# [BEREITGESTELLTER TEXT]
Die Klägerin stand vom 1. Januar 1978 bis zum 31. Januar 2015 bei der beklagten evangelischen Kirchengemeinde als Organistin und Chorleiterin in einem Arbeitsverhältnis. Am 15.5.20006 fand eine Sitzung des Kirchengemeinderats statt, in der es ausschließlich um arbeitsrechtliche Maßnahmen gegenüber ihr ging und in dessen Folge die Klägerin ausschließlich als Springerin eingesetzt wurde. Die Klägerin begehrt u.a. die Herausgabe dieses Protokolls. Mit dem Herausgabeanspruch hatte die Klägerin jetzt in der Revision Erfolg. Der Tenor lautet:
„Die Beklagte wird verurteilt, an die Klägerin eine Kopie des Protokolls der Sitzung des Kirchengemeinderats der Beklagten vom 15. Mai 2006 herauszugeben.“
Zuvor waren sämtliche Versuche der Klägerin, Auskunft über den Inhalt der Kirchengemeinderatssitzung vom 15. Mai 2006 zu erlangen - darunter auch zwei Klagen vor dem Verwaltungsgericht der Evangelischen Landeskirche in Württemberg in den Jahren 2012 und 2018 – gescheitert.

# [ANGEZEIGTE ZEILEN]

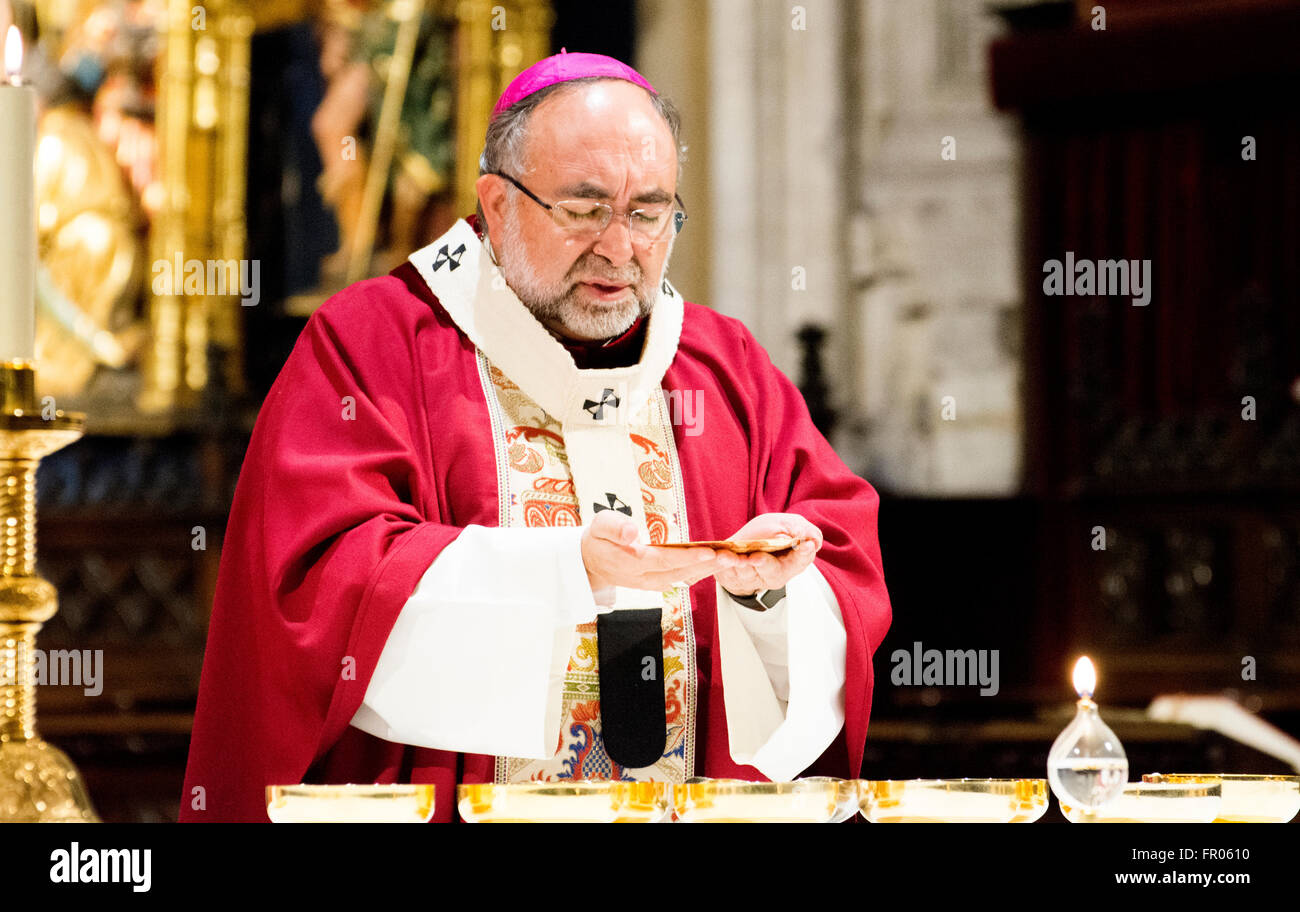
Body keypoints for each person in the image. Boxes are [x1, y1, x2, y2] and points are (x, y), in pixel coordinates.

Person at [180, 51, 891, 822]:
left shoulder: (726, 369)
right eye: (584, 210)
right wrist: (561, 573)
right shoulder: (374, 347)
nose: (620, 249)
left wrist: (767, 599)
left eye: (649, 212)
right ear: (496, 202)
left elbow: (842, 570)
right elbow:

---

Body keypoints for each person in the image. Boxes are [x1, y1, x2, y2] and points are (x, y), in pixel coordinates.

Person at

---

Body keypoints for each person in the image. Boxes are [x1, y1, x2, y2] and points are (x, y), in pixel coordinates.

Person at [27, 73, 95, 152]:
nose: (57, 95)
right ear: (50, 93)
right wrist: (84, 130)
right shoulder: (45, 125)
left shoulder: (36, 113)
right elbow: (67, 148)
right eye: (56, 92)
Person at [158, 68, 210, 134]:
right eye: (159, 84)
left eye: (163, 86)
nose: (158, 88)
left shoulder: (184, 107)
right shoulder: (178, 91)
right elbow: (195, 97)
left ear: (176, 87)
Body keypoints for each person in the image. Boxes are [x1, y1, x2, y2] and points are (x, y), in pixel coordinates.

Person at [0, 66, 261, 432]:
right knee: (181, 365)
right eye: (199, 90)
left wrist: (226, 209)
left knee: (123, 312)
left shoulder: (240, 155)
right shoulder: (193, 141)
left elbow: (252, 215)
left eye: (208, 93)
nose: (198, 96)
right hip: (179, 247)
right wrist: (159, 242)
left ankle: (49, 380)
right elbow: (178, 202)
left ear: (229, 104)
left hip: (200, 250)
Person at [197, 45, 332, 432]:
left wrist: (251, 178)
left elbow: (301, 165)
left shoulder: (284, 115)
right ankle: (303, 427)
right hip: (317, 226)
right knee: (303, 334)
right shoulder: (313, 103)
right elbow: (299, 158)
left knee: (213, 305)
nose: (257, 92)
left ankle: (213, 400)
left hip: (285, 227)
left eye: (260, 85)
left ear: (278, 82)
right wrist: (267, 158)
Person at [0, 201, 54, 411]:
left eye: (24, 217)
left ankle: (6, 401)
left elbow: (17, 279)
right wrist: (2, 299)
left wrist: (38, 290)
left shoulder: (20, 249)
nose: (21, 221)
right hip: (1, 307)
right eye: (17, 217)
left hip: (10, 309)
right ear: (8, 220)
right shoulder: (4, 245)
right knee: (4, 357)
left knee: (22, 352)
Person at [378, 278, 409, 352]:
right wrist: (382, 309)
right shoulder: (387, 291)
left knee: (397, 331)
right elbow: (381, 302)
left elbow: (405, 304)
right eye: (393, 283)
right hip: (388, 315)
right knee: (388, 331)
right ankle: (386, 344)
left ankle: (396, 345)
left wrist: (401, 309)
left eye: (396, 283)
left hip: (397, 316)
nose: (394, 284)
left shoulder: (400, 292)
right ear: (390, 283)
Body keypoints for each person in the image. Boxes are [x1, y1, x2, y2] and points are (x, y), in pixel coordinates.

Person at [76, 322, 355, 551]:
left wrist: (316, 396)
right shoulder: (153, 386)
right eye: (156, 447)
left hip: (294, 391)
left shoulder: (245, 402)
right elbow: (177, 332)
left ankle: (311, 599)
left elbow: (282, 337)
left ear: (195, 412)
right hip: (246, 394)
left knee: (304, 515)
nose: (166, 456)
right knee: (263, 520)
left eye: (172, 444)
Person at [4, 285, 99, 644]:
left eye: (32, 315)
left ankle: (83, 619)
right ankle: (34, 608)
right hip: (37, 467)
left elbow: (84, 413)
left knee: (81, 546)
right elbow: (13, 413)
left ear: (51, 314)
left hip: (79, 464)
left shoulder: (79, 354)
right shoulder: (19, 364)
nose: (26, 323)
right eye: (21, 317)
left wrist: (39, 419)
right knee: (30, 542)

# [IHRE AUFGABE]
In welcher Funktion war die Klägerin laut dem bereitgestellten Text bei der beklagten Kirchengemeinde beschäftigt?

# [ERGEBNIS]
Sie war als Organistin und Chorleiterin beschäftigt.